Introduced September 4, 2025 by John Peter Ricketts · Last progress September 4, 2025
The bill aims to strengthen Taiwan’s energy security and deter coercion—creating export opportunities for U.S. firms and clearer government coordination—while concentrating risks in higher taxpayer costs, increased geopolitical tension with China, and trade‑offs around nuclear safety and investment priorities.
U.S. energy and technology companies and workers (utilities, energy firms, tech exporters, and related small businesses) would gain expanded export markets and potential job growth by supplying LNG, advanced reactor technology (Gen III+/SMRs), and related services to Taiwan.
Taiwan’s reduced energy vulnerability (through LNG supply diversification, long fuel‑reload intervals for reactors, and insured maritime shipments) would strengthen regional stability and U.S. strategic interests by making Taiwan less susceptible to coercion and by deterring attempts to disrupt supply lines.

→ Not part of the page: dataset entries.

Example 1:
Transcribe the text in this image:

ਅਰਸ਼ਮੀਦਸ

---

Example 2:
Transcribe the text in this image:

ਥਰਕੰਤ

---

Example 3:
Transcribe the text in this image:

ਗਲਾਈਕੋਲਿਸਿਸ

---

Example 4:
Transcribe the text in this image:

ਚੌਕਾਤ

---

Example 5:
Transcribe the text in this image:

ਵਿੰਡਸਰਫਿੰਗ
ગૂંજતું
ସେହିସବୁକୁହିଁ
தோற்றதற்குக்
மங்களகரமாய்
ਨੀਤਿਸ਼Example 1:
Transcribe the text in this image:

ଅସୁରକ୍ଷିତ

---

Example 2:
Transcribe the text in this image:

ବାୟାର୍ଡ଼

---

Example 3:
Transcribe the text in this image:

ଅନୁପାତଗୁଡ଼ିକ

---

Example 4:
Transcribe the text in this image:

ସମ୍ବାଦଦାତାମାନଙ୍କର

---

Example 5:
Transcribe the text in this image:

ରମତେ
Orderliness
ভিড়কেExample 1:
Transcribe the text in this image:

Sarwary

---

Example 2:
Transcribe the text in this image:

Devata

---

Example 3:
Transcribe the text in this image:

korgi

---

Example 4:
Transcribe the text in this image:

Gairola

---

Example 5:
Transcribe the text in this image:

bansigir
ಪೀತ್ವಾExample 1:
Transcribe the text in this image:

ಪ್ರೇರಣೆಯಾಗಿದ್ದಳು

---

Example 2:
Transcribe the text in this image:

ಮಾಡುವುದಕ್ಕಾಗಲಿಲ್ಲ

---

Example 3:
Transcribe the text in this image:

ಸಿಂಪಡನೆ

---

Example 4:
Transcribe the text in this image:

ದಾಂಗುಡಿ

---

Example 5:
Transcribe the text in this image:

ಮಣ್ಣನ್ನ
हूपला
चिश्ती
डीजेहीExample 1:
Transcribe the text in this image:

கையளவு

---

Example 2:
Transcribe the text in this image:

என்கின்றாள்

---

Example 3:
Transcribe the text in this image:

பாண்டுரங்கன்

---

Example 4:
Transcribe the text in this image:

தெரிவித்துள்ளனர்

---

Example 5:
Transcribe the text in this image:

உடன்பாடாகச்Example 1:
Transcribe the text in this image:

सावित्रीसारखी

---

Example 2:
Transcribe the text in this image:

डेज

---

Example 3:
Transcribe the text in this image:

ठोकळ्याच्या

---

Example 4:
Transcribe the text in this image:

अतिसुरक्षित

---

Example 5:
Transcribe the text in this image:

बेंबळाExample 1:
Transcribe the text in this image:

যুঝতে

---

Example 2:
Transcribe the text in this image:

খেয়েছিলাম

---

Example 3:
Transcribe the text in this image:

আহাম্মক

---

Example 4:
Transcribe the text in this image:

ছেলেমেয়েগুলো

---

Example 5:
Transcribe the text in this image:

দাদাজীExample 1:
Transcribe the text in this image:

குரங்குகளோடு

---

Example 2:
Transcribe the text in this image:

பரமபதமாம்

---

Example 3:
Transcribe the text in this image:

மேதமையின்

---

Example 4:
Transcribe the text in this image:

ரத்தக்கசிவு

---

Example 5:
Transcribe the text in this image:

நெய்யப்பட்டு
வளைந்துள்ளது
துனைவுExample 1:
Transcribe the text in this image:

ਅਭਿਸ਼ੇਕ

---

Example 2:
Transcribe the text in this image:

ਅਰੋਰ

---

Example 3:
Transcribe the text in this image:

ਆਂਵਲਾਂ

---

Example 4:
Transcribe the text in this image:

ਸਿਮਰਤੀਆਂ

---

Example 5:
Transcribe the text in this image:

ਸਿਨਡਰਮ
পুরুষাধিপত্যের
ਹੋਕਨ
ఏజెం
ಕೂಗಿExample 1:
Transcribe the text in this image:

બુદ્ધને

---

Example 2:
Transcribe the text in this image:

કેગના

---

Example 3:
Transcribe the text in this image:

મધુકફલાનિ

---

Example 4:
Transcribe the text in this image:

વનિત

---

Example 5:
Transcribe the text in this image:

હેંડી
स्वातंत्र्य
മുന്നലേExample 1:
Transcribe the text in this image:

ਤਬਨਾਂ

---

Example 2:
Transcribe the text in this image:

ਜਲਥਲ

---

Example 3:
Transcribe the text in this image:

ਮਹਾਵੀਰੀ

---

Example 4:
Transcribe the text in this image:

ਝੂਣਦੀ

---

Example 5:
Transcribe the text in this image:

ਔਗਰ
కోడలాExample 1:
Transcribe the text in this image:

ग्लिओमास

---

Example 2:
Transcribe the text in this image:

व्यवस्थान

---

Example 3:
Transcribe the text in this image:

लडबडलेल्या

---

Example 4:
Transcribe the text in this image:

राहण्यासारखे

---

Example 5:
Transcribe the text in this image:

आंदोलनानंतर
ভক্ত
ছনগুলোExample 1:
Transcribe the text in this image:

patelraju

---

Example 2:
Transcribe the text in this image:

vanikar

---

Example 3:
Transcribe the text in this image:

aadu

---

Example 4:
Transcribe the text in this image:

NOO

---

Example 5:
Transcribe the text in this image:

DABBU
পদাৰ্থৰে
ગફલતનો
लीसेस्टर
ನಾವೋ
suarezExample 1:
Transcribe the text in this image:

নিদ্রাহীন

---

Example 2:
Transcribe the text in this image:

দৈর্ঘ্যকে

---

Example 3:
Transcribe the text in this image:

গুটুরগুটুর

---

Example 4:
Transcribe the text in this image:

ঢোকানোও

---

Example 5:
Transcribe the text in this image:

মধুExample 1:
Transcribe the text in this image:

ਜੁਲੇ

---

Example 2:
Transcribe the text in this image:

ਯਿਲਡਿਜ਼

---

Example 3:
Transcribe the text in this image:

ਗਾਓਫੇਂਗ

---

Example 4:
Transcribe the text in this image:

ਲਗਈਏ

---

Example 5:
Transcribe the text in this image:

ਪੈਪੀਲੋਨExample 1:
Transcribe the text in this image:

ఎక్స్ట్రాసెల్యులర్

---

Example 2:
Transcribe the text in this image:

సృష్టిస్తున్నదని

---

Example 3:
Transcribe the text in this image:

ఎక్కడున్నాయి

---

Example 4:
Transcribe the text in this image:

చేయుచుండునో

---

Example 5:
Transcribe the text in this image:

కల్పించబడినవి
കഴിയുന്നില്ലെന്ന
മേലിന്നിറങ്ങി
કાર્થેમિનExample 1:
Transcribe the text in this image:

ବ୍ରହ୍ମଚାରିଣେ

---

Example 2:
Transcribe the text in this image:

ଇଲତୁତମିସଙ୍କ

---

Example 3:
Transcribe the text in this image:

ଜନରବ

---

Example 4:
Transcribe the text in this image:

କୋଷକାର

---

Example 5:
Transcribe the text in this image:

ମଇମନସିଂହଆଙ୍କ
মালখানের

Improving Taiwan’s energy resilience — including stronger grid capacity, LNG import resilience, possible return-to-service of reactors or adoption of SMRs, and government-backed insurance for critical shipments — helps ensure continuity of critical services and delivery of humanitarian supplies during crises while supporting low‑carbon baseload power.
American taxpayers and domestic energy consumers could face higher costs because U.S. LNG exports redirected to Taiwan, financing or export-support programs for reactors, and potential insurance liabilities may raise domestic energy prices and public expenditures.
Prioritizing energy and nuclear support for Taiwan and underwriting maritime shipments may escalate tensions with China and increase the risk of economic or security retaliation that could affect American trade, supply chains, and military exposure.
Government-backed insurance and export/infrastructure assistance could create substantial contingent liabilities and financial exposure for U.S. taxpayers, especially if statutory exemptions relax prior safeguards or lead to claims from high‑risk shipments.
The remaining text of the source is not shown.